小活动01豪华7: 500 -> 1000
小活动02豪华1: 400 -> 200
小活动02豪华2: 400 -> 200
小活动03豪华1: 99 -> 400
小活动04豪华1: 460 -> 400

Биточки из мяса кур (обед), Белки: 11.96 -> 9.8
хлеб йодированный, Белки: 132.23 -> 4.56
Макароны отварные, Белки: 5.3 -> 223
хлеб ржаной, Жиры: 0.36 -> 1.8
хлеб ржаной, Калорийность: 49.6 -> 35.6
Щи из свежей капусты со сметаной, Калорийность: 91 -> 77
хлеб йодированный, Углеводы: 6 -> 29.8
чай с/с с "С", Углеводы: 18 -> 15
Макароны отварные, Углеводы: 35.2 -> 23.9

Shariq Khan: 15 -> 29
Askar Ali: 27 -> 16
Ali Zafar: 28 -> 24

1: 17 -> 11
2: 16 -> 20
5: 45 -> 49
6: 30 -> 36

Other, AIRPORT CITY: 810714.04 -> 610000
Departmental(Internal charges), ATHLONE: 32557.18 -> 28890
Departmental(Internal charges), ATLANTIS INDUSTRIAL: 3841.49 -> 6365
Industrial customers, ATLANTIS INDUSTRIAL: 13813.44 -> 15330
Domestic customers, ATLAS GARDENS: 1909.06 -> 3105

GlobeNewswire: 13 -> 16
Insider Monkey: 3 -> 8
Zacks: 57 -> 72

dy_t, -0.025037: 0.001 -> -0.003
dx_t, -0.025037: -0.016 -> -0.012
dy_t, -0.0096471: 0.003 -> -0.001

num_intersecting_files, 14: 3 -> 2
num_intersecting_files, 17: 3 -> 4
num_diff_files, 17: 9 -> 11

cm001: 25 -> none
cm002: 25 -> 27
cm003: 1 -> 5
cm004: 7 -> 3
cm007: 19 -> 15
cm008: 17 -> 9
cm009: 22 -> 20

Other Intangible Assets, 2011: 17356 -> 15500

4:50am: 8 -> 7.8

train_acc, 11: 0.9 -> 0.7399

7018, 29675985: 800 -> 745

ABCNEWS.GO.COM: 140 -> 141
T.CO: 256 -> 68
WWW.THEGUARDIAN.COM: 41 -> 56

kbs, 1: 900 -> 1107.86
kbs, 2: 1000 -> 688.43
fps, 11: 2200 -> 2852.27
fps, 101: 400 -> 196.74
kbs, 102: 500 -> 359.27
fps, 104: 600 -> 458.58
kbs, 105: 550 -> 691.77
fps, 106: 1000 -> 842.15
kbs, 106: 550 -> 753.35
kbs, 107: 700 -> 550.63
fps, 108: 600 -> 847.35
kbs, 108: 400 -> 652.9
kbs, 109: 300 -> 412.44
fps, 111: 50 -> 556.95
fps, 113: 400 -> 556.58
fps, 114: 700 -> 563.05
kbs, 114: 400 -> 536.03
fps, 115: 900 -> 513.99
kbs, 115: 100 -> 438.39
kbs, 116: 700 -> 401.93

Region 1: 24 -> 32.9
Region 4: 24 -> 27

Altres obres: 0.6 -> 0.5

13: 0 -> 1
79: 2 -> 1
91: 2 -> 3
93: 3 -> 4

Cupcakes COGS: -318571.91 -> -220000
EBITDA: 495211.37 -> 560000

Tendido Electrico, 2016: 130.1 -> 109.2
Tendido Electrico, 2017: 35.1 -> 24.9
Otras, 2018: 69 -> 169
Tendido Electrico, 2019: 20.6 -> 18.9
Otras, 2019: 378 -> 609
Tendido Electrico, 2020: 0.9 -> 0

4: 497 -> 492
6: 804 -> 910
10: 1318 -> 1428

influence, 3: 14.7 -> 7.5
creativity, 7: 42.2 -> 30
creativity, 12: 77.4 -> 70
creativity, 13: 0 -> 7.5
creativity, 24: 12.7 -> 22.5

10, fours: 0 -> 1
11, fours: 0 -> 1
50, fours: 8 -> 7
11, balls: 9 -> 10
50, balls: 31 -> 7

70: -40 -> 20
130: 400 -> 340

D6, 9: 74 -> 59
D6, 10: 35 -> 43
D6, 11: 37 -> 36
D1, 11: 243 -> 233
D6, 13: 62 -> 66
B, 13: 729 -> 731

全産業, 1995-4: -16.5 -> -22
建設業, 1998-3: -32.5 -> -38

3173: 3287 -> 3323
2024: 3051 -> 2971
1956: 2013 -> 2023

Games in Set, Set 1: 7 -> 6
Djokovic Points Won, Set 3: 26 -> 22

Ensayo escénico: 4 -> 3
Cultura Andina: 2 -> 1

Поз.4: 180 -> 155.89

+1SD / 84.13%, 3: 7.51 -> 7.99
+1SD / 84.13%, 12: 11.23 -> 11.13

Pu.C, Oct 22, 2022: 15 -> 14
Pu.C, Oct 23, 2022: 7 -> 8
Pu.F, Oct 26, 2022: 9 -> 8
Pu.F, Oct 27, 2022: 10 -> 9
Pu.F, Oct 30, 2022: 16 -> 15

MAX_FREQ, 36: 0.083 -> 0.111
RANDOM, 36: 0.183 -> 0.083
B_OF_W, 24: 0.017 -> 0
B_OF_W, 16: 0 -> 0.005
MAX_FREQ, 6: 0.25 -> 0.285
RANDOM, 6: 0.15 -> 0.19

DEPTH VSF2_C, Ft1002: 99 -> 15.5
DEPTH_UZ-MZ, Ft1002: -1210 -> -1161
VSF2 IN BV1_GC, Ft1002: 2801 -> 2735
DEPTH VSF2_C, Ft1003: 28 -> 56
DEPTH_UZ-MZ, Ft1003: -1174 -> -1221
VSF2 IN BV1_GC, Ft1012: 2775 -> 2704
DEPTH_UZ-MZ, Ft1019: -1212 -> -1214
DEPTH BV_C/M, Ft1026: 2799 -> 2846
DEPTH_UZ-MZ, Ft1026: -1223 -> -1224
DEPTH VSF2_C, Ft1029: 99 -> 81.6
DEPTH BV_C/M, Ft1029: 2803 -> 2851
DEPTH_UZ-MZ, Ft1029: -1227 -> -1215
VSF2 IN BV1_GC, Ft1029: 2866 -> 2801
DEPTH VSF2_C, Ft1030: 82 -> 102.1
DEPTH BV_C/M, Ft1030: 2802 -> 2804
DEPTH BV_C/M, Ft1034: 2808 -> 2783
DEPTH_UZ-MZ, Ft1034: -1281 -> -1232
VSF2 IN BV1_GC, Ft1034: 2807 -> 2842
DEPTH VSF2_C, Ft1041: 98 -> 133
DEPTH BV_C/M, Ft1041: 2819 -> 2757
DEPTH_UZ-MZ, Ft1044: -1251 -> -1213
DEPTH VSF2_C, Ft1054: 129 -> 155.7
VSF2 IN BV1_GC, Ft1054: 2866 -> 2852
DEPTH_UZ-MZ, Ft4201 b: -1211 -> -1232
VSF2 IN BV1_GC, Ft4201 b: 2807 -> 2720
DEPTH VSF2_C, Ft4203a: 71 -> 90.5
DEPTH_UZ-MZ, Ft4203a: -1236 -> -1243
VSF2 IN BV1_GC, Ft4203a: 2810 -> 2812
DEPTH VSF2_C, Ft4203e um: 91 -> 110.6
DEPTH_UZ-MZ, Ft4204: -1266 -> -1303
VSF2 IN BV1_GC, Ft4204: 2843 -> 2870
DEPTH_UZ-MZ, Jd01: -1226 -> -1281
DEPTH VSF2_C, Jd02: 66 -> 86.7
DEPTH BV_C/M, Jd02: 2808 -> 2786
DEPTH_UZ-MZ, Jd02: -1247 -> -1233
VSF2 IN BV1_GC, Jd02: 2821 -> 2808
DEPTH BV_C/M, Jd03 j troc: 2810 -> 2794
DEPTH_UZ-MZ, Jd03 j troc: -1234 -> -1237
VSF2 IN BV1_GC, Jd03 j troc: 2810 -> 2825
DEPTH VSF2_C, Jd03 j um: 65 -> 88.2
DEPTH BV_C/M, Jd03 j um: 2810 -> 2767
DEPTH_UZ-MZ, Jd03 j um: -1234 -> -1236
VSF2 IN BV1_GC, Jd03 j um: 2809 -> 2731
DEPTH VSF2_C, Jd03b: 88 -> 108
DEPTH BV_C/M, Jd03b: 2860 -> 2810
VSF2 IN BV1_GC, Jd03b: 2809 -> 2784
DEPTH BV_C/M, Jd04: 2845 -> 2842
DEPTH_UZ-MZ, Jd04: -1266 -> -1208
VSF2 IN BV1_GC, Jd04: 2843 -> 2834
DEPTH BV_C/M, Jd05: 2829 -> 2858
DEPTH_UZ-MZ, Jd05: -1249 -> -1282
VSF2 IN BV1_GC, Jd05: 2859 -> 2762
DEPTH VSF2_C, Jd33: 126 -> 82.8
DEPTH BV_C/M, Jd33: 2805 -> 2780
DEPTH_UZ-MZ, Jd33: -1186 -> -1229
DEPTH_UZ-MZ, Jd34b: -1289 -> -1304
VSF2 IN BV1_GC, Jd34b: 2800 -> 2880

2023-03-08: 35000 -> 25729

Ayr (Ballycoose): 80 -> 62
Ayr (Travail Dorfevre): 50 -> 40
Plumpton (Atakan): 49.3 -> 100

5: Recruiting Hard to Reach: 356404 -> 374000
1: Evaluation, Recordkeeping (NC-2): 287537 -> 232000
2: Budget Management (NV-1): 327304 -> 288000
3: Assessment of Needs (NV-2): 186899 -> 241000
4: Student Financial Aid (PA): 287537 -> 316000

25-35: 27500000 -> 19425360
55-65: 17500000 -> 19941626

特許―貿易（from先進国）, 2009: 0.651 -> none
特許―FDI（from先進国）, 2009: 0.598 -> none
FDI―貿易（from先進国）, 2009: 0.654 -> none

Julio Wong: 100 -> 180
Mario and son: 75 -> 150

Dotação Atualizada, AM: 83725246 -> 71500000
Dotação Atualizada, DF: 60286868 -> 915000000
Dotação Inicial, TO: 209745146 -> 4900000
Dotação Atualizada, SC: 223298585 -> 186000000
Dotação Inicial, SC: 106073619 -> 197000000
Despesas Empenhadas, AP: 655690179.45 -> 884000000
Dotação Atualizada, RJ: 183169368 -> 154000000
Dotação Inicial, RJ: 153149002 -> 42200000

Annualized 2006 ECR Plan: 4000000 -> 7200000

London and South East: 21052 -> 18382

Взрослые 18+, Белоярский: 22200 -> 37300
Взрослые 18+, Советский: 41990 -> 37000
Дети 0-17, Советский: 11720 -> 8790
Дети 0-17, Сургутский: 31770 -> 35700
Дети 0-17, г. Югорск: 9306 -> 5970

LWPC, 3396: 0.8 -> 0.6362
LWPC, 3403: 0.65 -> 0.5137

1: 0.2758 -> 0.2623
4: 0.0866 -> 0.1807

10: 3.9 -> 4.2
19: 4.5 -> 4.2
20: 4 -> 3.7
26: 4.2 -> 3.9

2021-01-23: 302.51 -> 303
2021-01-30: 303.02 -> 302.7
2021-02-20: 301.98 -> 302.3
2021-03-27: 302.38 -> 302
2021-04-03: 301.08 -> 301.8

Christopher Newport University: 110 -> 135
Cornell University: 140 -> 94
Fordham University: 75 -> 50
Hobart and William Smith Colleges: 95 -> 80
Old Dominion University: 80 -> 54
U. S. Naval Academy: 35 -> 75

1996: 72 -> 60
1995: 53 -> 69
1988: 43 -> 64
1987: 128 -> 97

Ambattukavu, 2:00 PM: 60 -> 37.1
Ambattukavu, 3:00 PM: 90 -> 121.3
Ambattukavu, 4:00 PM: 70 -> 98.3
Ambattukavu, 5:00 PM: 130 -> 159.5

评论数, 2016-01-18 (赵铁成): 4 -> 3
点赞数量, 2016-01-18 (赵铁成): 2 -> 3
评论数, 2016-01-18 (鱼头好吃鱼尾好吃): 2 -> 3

__________________________________________________

What is expected: Make an exact copy of each line, beginning at the one containing "5: Recruiting Hard to Reach: 356404 -> 374000" and ending with the last line of the data, and of no other line.

Solution below:
5: Recruiting Hard to Reach: 356404 -> 374000
1: Evaluation, Recordkeeping (NC-2): 287537 -> 232000
2: Budget Management (NV-1): 327304 -> 288000
3: Assessment of Needs (NV-2): 186899 -> 241000
4: Student Financial Aid (PA): 287537 -> 316000

25-35: 27500000 -> 19425360
55-65: 17500000 -> 19941626

特許―貿易（from先進国）, 2009: 0.651 -> none
特許―FDI（from先進国）, 2009: 0.598 -> none
FDI―貿易（from先進国）, 2009: 0.654 -> none

Julio Wong: 100 -> 180
Mario and son: 75 -> 150

Dotação Atualizada, AM: 83725246 -> 71500000
Dotação Atualizada, DF: 60286868 -> 915000000
Dotação Inicial, TO: 209745146 -> 4900000
Dotação Atualizada, SC: 223298585 -> 186000000
Dotação Inicial, SC: 106073619 -> 197000000
Despesas Empenhadas, AP: 655690179.45 -> 884000000
Dotação Atualizada, RJ: 183169368 -> 154000000
Dotação Inicial, RJ: 153149002 -> 42200000

Annualized 2006 ECR Plan: 4000000 -> 7200000

London and South East: 21052 -> 18382

Взрослые 18+, Белоярский: 22200 -> 37300
Взрослые 18+, Советский: 41990 -> 37000
Дети 0-17, Советский: 11720 -> 8790
Дети 0-17, Сургутский: 31770 -> 35700
Дети 0-17, г. Югорск: 9306 -> 5970

LWPC, 3396: 0.8 -> 0.6362
LWPC, 3403: 0.65 -> 0.5137

1: 0.2758 -> 0.2623
4: 0.0866 -> 0.1807

10: 3.9 -> 4.2
19: 4.5 -> 4.2
20: 4 -> 3.7
26: 4.2 -> 3.9

2021-01-23: 302.51 -> 303
2021-01-30: 303.02 -> 302.7
2021-02-20: 301.98 -> 302.3
2021-03-27: 302.38 -> 302
2021-04-03: 301.08 -> 301.8

Christopher Newport University: 110 -> 135
Cornell University: 140 -> 94
Fordham University: 75 -> 50
Hobart and William Smith Colleges: 95 -> 80
Old Dominion University: 80 -> 54
U. S. Naval Academy: 35 -> 75

1996: 72 -> 60
1995: 53 -> 69
1988: 43 -> 64
1987: 128 -> 97

Ambattukavu, 2:00 PM: 60 -> 37.1
Ambattukavu, 3:00 PM: 90 -> 121.3
Ambattukavu, 4:00 PM: 70 -> 98.3
Ambattukavu, 5:00 PM: 130 -> 159.5

评论数, 2016-01-18 (赵铁成): 4 -> 3
点赞数量, 2016-01-18 (赵铁成): 2 -> 3
评论数, 2016-01-18 (鱼头好吃鱼尾好吃): 2 -> 3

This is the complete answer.